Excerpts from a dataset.
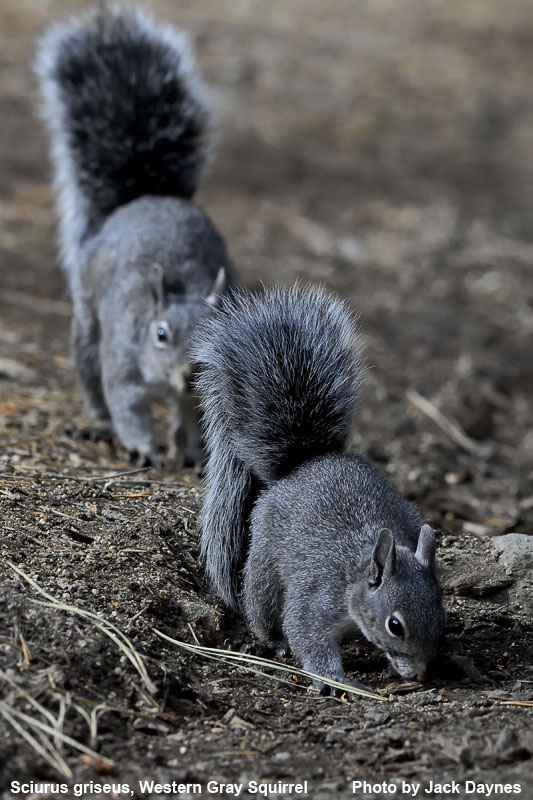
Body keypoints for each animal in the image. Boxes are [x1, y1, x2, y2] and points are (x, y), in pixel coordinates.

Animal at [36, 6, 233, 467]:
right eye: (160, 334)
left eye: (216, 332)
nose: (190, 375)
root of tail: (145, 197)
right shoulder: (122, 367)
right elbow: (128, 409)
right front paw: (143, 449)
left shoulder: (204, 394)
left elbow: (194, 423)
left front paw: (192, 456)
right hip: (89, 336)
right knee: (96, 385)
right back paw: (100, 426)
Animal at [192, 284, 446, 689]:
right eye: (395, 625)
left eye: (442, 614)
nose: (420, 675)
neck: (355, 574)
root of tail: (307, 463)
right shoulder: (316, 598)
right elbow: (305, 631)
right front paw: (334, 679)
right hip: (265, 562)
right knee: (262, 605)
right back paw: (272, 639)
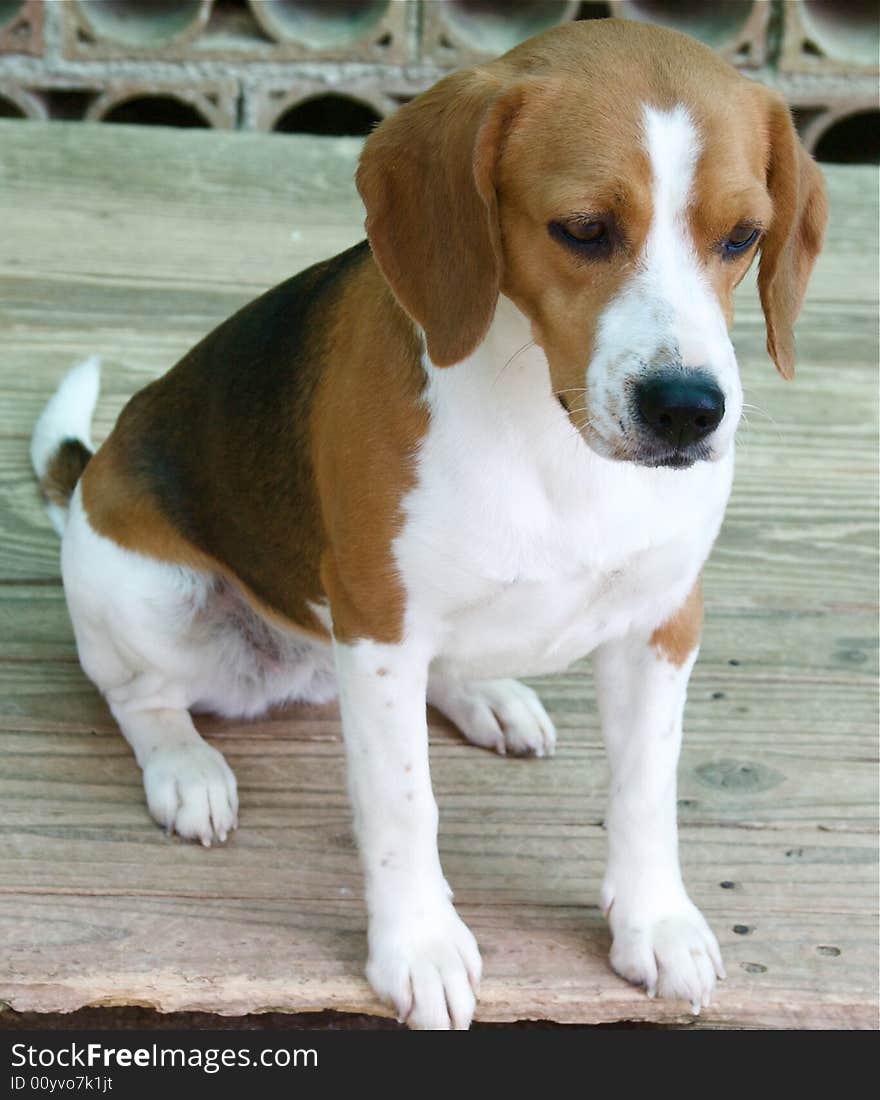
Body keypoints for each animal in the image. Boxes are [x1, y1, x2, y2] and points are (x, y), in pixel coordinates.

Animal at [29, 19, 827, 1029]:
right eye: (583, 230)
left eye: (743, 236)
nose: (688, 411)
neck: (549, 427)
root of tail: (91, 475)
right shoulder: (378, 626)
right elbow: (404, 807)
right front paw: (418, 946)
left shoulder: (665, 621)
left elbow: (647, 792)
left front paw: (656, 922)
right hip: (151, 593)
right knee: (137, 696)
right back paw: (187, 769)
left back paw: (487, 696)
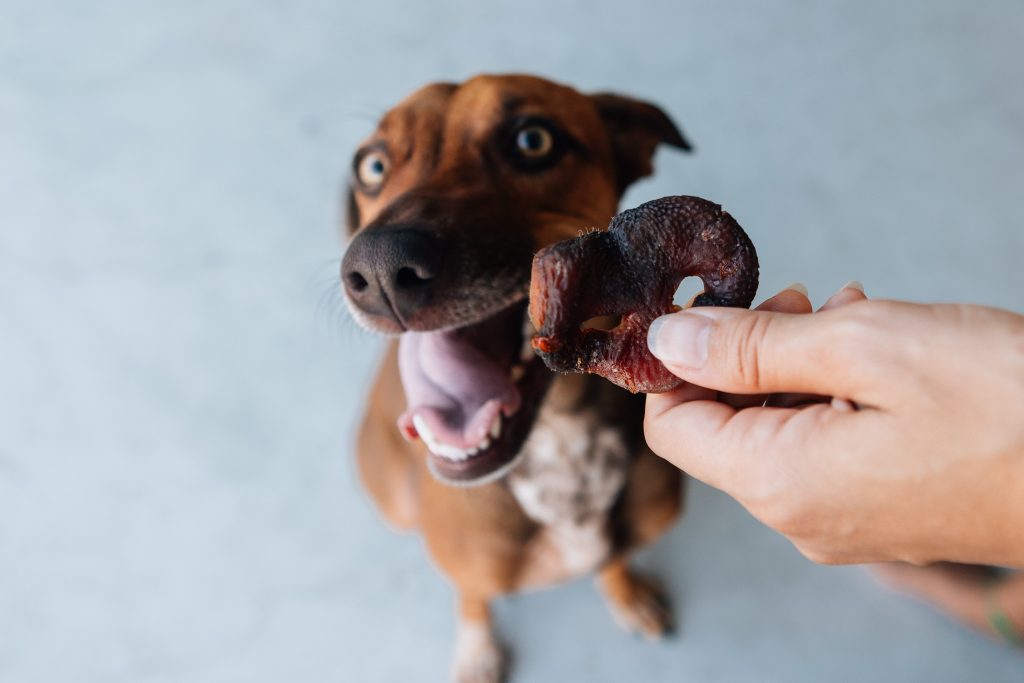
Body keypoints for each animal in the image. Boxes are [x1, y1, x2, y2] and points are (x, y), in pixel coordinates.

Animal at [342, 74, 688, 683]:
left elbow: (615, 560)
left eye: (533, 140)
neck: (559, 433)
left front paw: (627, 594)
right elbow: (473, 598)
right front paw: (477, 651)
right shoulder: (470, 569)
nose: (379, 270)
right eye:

Directions for this task.
Type out all of the records exactly, leaving out any picture.

Written response.
Body keypoints for each animal in the image. Boxes are [x1, y1, x2, y2] and points are (x, y), in pixel coordinates.

Animal at [36, 6, 233, 467]:
right eye: (160, 334)
left eye: (216, 332)
nose: (190, 375)
root of tail: (145, 197)
right shoulder: (122, 367)
right elbow: (128, 409)
right front paw: (143, 449)
left shoulder: (204, 394)
left elbow: (194, 423)
left front paw: (192, 456)
right hip: (89, 336)
right knee: (96, 385)
right back paw: (100, 426)
Animal at [192, 284, 446, 689]:
right eye: (395, 625)
left eye: (442, 614)
nose: (420, 675)
neck: (355, 574)
root of tail: (307, 463)
right shoulder: (316, 598)
right elbow: (305, 631)
right front paw: (334, 679)
right hip: (265, 562)
right knee: (262, 605)
right back paw: (272, 639)
Body keypoints for each animal in the image. Boxes are [x1, y1, x2, y2] and points are (x, y), in pixel coordinates.

Animal at [29, 19, 827, 1029]:
right eye: (583, 230)
left eye: (743, 236)
nose: (688, 411)
neck: (549, 427)
root of tail: (91, 475)
right shoulder: (378, 626)
right elbow: (404, 807)
right front paw: (418, 946)
left shoulder: (665, 621)
left elbow: (647, 792)
left front paw: (656, 922)
right hip: (151, 593)
right knee: (137, 696)
right back paw: (187, 769)
left back paw: (487, 696)
Body keypoints for each animal in the image. Boxes are [x1, y1, x2, y2] and points are (x, y), in pixel coordinates.

Animal at [342, 74, 688, 683]:
left elbow: (615, 560)
left eye: (533, 140)
neck: (559, 433)
left front paw: (627, 594)
right elbow: (473, 598)
right front paw: (477, 651)
right shoulder: (470, 569)
nose: (379, 270)
right eye:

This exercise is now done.